Jikh points out the emerging trend of nations moving to divest from the US dollar in their international commerce and oil dealings, with Saudi Arabia being the most recent nation to make headlines. This shift may herald the decline of the US’s financial hegemony. He poses the question of what America is known for exporting that garners global demand, suggesting that the export of US dollars is the country’s main commodity. He outlines how the US economy gains from the ability to distribute its currency and accrue debt through treasury bonds, which results in a robust economy, reduced interest rates, and enhanced liquidity in financial markets.
The potential repercussions of Saudi Arabia’s departure from dollar-denominated oil transactions could be far-reaching. Jikh warns of possible increases in interest rates that could make mortgages, rents, auto loans, student loans, and credit card debt more costly. This could also exert pressure on the banking sector, the national deficit, and the federal budget, possibly leading to elevated tax rates. Furthermore, the dollar’s value might be impacted, raising the cost of international travel and imported goods.
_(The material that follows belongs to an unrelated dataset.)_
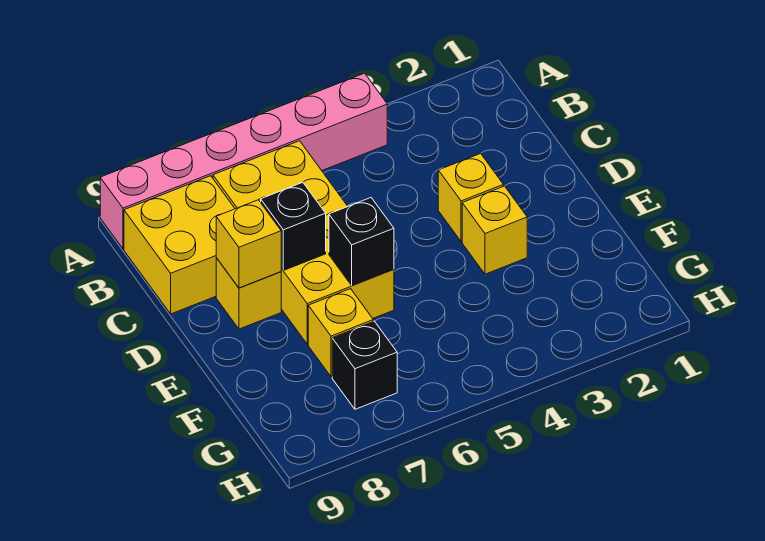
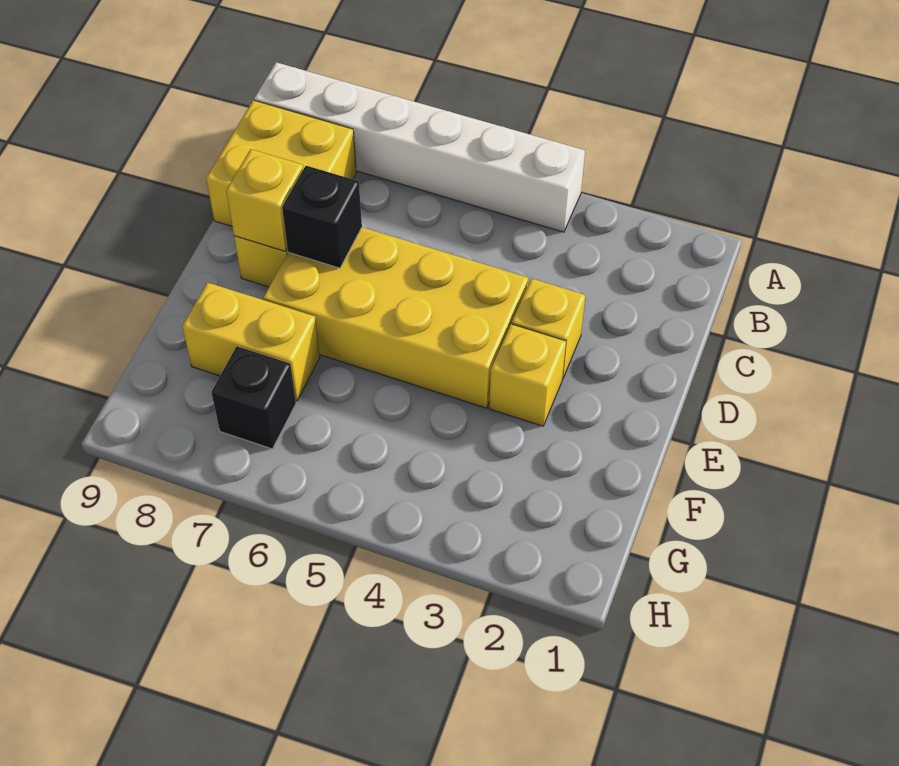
pink 1x6 brick [100,73,387,249] -> white 1x6 brick [254,62,585,232]
yellow 2x4 brick [213,141,394,344] -> yellow 2x4 brick turned to [264,227,528,408]
black 1x1 brick [329,198,394,286] -> none
yellow 1x1 brick [308,289,373,377] -> yellow 1x2 brick [182,282,320,401]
He also delves into the motives behind Saudi Arabia’s decision, such as its commitment to the BRICS alliance and a general trend toward reducing dollar reliance. Jikh argues that the US has limited strategies to counter this movement, and notes that the dollar still holds a substantial share of the world’s foreign exchange reserves and is commonly used in international transactions. He closes by sharing personal insights on the situation and suggesting investment strategies.